● **Texte à lire**
***

Schéma des quatre générations d’interactions
Ma vision personnelle de l’évolution de nos interactions avec les robots depuis les années 50. Ganesh Gowrishankar, Fourni par l’auteur
Les interactions entre humains et robots à grande échelle ont commencé avec l’arrivée des robots industriels, dont le premier a été introduit par General Motors en 1961. Ceux-ci se sont lentement répandus et au début des années 1980, les robots industriels étaient présents aux États-Unis, en Europe et au Japon.
Ces robots industriels ont permis d’observer la première génération d’interactions humain-robot : ils opèrent généralement dans des zones délimitées, pour s’assurer que les humains ne s’approchent pas d’eux, même par erreur.
Les robots industriels, qui ont d’abord été popularisés par les tâches d’assemblage automobile, sont maintenant utilisés pour diverses tâches, telles que le soudage, la peinture, l’assemblage, le démontage, le pick and place pour les cartes de circuits imprimés, l’emballage et l’étiquetage.
chaine d’assemblage de voitures
Robots dans une usine d’assemblage de voitures. A noter que des garde-corps sur le côté délimitent clairement l’espace de travail du robot de celui des humains. Spencer Cooper/Flickr, CC BY-ND
Travailler côte à côte
La recherche en robotique de cette période s’est concentrée sur le rapprochement des robots avec les humains, ce qui a donné lieu à une deuxième génération d’interactions humain-robot, matérialisée pour le grand public au début des années 2000, lorsque des machines, comme le Roomba et l’Aibo, ont commencé à entrer dans nos maisons.
Ces robots de deuxième génération travaillent à proximité des humains dans nos maisons et nos bureaux pour des « applications de service », telles que le nettoyage des sols, la tonte des pelouses et le nettoyage des piscines – un marché d’environ 13 milliards de dollars US en 2019. En 2009, il y avait environ 1,3 million de robots de service dans le monde ; un nombre qui avait augmenté en 2020 à environ 32 millions.
Les premiers robots à entrer dans nos maisons ne sont pas humanoïdes. Roman Pyshchyk/Shutterstock
Toutefois, bien que ces robots opèrent dans un environnement plus humain que les robots industriels, ils interagissent toujours de manière assez minimale et basique. La plupart de leurs tâches quotidiennes sont des tâches indépendantes, qui nécessitent peu d’interaction. En fait, ils essaient même souvent d’éviter les interactions avec les humains – ce qui n’est pas toujours aisé.
Interagir avec les humains
La relation entre humains et robots évolue désormais progressivement vers la troisième génération d’interactions. Les robots de la troisième génération ont la capacité d’interagir cognitivement ou socialement comme les robots dits « sociaux », mais aussi physiquement comme les exosquelettes.

***

● **Matériel présenté**

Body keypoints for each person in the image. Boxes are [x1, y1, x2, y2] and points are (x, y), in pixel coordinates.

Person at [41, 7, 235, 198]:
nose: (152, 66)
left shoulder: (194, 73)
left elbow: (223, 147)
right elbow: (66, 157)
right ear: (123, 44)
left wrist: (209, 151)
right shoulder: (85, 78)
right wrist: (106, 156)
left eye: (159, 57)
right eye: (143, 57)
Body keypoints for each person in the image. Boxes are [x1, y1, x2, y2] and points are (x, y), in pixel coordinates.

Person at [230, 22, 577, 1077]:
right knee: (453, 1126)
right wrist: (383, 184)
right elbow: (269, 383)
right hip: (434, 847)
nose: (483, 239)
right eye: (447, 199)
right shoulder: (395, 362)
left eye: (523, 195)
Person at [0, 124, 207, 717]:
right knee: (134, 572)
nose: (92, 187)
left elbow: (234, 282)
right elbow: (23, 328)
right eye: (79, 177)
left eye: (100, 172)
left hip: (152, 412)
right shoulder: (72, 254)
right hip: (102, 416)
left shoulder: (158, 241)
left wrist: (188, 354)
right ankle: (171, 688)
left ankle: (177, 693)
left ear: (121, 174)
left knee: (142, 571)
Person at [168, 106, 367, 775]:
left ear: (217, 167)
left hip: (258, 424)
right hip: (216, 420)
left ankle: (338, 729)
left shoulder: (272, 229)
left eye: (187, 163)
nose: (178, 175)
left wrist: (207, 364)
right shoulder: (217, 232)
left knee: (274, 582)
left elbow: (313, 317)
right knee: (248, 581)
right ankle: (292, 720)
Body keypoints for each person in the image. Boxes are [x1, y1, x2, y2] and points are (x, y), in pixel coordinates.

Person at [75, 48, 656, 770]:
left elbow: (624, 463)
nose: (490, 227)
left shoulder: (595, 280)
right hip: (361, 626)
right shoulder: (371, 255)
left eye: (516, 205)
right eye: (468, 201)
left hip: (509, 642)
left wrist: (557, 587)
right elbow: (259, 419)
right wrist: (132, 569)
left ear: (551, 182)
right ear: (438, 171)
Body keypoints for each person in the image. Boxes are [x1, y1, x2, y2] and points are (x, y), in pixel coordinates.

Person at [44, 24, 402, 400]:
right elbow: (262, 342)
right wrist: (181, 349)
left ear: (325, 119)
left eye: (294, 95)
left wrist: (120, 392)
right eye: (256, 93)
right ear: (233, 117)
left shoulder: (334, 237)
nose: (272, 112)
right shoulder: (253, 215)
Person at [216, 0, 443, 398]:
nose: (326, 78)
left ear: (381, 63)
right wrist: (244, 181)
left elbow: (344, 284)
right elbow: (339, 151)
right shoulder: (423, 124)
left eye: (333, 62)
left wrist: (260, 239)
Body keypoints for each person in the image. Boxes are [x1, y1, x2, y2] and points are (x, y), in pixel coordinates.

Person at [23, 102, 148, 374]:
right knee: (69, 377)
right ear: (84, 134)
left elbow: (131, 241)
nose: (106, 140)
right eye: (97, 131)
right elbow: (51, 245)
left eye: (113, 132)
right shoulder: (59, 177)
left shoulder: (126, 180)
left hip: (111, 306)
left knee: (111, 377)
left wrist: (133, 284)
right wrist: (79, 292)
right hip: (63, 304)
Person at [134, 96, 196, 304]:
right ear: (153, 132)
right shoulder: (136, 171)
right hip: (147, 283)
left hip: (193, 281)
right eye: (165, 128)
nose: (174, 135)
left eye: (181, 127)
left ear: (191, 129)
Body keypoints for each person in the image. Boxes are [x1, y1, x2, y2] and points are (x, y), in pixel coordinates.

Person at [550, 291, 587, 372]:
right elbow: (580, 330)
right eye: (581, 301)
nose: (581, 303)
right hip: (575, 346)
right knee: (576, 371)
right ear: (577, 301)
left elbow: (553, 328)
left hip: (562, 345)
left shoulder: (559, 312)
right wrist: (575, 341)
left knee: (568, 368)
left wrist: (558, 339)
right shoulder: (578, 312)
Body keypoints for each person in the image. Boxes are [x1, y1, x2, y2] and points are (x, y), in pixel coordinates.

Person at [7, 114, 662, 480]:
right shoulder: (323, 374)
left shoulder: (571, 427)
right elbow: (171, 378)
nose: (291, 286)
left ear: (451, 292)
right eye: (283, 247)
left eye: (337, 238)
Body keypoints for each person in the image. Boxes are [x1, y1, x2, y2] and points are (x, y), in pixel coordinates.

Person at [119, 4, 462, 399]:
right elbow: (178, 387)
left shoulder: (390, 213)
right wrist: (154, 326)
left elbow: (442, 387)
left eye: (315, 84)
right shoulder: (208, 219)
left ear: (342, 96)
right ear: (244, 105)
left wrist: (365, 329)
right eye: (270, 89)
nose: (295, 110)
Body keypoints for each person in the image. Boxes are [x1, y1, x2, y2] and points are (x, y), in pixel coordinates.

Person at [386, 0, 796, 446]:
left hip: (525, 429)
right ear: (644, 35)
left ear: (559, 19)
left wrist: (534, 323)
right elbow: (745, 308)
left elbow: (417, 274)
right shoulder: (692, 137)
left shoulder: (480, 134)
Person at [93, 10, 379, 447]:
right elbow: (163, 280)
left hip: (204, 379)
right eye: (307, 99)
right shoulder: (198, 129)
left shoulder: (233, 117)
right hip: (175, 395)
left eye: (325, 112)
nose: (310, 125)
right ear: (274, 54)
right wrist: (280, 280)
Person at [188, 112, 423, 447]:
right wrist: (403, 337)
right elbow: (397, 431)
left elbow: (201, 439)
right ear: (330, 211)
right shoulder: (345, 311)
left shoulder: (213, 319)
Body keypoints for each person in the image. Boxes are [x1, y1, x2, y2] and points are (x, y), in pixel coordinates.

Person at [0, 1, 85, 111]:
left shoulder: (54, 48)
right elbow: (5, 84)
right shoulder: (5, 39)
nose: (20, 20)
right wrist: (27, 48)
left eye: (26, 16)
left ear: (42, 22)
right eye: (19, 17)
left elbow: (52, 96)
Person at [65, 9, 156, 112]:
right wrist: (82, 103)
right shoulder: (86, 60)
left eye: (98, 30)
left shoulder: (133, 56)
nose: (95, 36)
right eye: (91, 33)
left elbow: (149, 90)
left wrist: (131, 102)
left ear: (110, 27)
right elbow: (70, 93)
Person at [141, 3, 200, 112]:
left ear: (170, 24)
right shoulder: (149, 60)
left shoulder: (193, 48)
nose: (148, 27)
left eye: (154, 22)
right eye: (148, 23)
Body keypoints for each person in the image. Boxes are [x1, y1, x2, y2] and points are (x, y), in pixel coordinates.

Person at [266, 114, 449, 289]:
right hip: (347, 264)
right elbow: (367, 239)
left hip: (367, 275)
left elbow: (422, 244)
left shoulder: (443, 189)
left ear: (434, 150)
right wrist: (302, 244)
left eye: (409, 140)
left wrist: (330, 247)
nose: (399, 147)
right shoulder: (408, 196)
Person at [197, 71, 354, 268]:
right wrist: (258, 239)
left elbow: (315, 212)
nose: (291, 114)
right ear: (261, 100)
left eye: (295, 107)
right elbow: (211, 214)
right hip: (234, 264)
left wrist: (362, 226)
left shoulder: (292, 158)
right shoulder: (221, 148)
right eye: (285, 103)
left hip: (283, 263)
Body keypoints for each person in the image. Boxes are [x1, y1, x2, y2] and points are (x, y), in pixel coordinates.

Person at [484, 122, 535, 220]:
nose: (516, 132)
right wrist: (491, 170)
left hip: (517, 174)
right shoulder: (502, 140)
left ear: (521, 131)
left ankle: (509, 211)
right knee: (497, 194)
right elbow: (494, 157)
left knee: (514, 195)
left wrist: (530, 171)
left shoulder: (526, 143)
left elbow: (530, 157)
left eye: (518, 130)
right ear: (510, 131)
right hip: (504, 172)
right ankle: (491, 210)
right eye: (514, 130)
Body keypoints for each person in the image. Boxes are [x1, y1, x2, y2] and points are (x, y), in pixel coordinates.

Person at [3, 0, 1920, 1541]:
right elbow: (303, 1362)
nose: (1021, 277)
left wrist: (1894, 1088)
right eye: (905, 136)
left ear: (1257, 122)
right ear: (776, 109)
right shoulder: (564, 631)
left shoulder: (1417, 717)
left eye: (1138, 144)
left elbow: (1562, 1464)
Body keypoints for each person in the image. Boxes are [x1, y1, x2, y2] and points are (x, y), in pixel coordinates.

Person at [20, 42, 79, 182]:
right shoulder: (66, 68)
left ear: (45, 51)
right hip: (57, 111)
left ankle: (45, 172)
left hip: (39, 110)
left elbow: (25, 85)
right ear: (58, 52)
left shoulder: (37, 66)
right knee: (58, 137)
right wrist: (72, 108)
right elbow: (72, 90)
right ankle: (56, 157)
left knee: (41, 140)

***

● **Consigne**
Pouvez-vous recopier mot pour mot le passage du texte sur les interactions entre humains et robots qui commence par « Les robots industriels, qui » et se termine par « l’emballage et l’étiquetage. » ?

● **Réponse attendue**
Les robots industriels, qui ont d’abord été popularisés par les tâches d’assemblage automobile, sont maintenant utilisés pour diverses tâches, telles que le soudage, la peinture, l’assemblage, le démontage, le pick and place pour les cartes de circuits imprimés, l’emballage et l’étiquetage.